Münsterpfarrerin Tabea Frey hob in ihrer Trauerrede darauf ab, dass der Baumeister, der Lorenz von Oktober 1972 bis August 1996 war, „ein Gespür und einen Bezug zum Gebäude auch als Kirchenraum“ gehabt habe. Frühmorgens sei er in die Konrad-Sam-Kapelle im Münster gegangen, um Orgel zu spielen – „zur Einstimmung auf den Tag und die Arbeit am Haus Gottes“.

Die Pfarrerin zeichnete den Lebensweg des 82-jährig verstorbenen Lorenz in leichter, bisweilen heiterer Weise nach. Sie erinnerte daran, woher seine Verbundenheit zum Münster rührte. „Schon bei der Vollendung des Turms waren zwei seiner Vorfahren mit dabei“, Urgroßvater und Großvater, der Vater war kirchlicher Bauamtmann am Münster. Als Bauingenieurstudent wollte Lorenz dann eigentlich den Assuan-Staudamm in Ägypten mitbauen, aber dann lernte er seine Frau Charlotte kennen. „Und der Assuan-Staudamm fiel ins Wasser.“ Glück für Ulm. Gerhard Lorenz kam 1956 an die Münsterbauhütte.

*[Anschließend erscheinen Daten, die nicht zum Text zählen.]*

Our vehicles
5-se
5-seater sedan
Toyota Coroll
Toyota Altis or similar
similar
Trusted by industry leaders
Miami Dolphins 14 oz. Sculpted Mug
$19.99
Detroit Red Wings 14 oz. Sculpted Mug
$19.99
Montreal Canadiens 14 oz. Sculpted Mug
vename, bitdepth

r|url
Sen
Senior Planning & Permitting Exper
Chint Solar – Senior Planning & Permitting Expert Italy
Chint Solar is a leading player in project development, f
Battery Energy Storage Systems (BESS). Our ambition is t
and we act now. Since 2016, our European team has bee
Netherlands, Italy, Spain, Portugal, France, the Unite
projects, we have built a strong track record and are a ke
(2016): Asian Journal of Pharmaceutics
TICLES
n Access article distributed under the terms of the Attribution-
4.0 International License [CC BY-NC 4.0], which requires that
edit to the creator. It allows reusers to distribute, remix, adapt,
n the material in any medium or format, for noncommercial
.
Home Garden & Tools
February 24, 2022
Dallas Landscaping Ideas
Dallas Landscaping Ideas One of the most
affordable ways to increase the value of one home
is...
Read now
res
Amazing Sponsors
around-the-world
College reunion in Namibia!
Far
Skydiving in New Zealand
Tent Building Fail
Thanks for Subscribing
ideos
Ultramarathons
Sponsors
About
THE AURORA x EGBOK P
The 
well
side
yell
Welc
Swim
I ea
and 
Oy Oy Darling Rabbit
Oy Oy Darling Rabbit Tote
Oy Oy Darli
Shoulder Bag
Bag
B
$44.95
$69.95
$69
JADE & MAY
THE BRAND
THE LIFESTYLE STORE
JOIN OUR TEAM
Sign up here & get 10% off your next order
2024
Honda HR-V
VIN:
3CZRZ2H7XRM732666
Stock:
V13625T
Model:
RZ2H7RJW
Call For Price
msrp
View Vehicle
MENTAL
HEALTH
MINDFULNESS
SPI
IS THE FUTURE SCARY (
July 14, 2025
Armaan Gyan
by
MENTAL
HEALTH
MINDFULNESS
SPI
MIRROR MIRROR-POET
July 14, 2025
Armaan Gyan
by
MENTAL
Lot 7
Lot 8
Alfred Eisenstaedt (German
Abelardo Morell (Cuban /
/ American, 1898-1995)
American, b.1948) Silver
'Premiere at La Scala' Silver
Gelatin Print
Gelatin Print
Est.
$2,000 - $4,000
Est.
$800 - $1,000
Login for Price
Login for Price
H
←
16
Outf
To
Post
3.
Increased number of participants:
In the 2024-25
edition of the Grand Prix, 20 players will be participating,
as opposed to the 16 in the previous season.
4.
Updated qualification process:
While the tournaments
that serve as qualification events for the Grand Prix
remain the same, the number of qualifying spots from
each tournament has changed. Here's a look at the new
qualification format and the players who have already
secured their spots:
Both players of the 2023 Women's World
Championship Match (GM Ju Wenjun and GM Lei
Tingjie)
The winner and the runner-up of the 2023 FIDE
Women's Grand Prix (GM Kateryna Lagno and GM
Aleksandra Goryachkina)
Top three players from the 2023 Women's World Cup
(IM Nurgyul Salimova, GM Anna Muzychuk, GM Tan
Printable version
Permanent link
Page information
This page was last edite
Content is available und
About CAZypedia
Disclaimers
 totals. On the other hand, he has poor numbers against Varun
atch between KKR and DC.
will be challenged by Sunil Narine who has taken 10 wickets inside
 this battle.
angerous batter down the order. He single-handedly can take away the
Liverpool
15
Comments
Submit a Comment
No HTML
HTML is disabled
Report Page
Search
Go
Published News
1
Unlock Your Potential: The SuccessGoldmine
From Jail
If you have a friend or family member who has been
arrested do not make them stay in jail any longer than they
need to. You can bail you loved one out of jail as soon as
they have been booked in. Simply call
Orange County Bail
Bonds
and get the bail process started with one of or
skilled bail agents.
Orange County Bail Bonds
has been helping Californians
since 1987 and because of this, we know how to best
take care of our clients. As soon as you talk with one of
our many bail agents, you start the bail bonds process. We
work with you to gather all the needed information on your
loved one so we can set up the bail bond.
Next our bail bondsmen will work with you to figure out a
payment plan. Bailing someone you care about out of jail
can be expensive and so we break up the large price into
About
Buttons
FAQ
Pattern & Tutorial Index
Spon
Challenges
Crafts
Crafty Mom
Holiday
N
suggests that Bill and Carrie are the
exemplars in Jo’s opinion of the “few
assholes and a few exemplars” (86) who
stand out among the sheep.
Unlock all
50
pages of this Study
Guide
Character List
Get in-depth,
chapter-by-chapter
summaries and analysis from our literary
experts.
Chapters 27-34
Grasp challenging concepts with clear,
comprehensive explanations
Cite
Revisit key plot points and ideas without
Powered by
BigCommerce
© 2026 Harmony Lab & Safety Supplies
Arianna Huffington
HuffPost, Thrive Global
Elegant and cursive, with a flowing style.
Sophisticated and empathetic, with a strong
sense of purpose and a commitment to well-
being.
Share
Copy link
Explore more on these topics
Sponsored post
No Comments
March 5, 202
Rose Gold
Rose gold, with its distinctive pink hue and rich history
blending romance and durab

Gekommen waren neben der Familie am Dienstag viele Weggefährten vor allem aus der Evangelischen Gesamtkirchengemeinde, unter anderen die Leute von der Münsterbauhütte um Lorenz’ Nachfolger Michael Hilbert, außerdem Alt-Dekan Hans-Hermann Keinath sowie Ruth Schumann und Werner Bertsch als ehemalige oberste Laienvertreter. Auch Ivo Gönner, mittlerweile Altoberbürgermeister, war da.

„Was er war, er was es von ganzem Herzen“, sagte Tabea Frey über Lorenz. „Und für seine Familie, für die Ulmer und ihr Münster war er ein sehr viel bedeutender Mann.“ Zum Schluss schlug sie theologisch den Bogen von der Arbeit Lorenz’ am Münster hin zu seinem Tod: Es gelte „die Gotteshäuser als Herbergen für die Seele zu bewahren“ – und als Vorgeschmack auf die Wohnungen im ewigen Haus Gottes.